Although OTEC has good characteristics as a base load power supply, from view point of stability and resource amount, it has not been put to practical use because of its high power generation cost. In our previous paper1), the OTEC generation cost was shown to be reduced to 43.4 ￥/kWh, with 1.25 MW output capacity facility by optimizing the system with water intake and generation equipment. However, it is still much higher than the value, 5 - 10 ￥/kWh, of the coal fired power generation cost. It causes the difficulty of commercial application of OTEC system. The major factor of the high generation cost is low temperature of hightemperature side heat source. In this study, we conducted a conceptual design on the non-concentrating type solar heat collecting system as a low cost auxiliary equipment of the high-temperature side heat source in OTEC. We also optimized the total system by optimizing of the power generation equipment to fit to the temperature range, and estimated its power generation cost for larger scale system. By the calculated results with Kume island conditions, optimum high-temperature side temperature was 95 °C, and generation costs were 11.3 ￥/kWh for 10 MW, 7.0 ￥/kWh for 100 MW and 4.6 ￥/kWh for 1 GW output for each.
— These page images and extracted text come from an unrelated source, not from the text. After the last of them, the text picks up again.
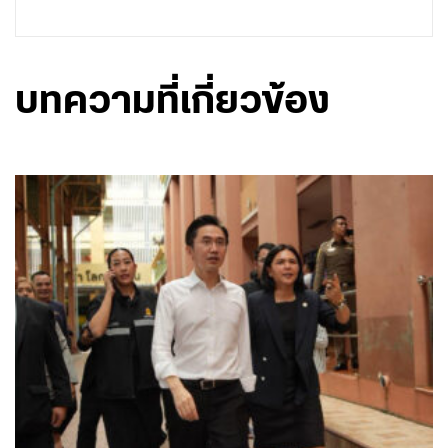
บทความที่เกี่ยวข้อง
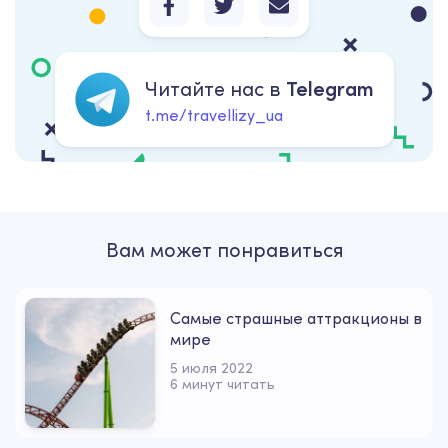
Читайте нас в
Telegram
t.me/travellizy_ua
Вам может понравиться
Самые страшные аттракционы в
мире
5 июля 2022
6 минут читать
These figures are comparable or even cheaper than the cost of other renewable systems, and it suggests the competitivity of OTEC to coal fired plant. Although this power generation system is a combination of the past technologies, we found that this kind of technology fusion among many fields in different industries remarkably contributes to the cost reduction with cost engineering and optimization. Additionally selecting the site blessed with solar radiation is expected to reduce the generation cost dramatically. Worldwide there are many sites suitable for this power generation method, suggesting that it will lead to full - commercialization of renewable energy as a base load power supply.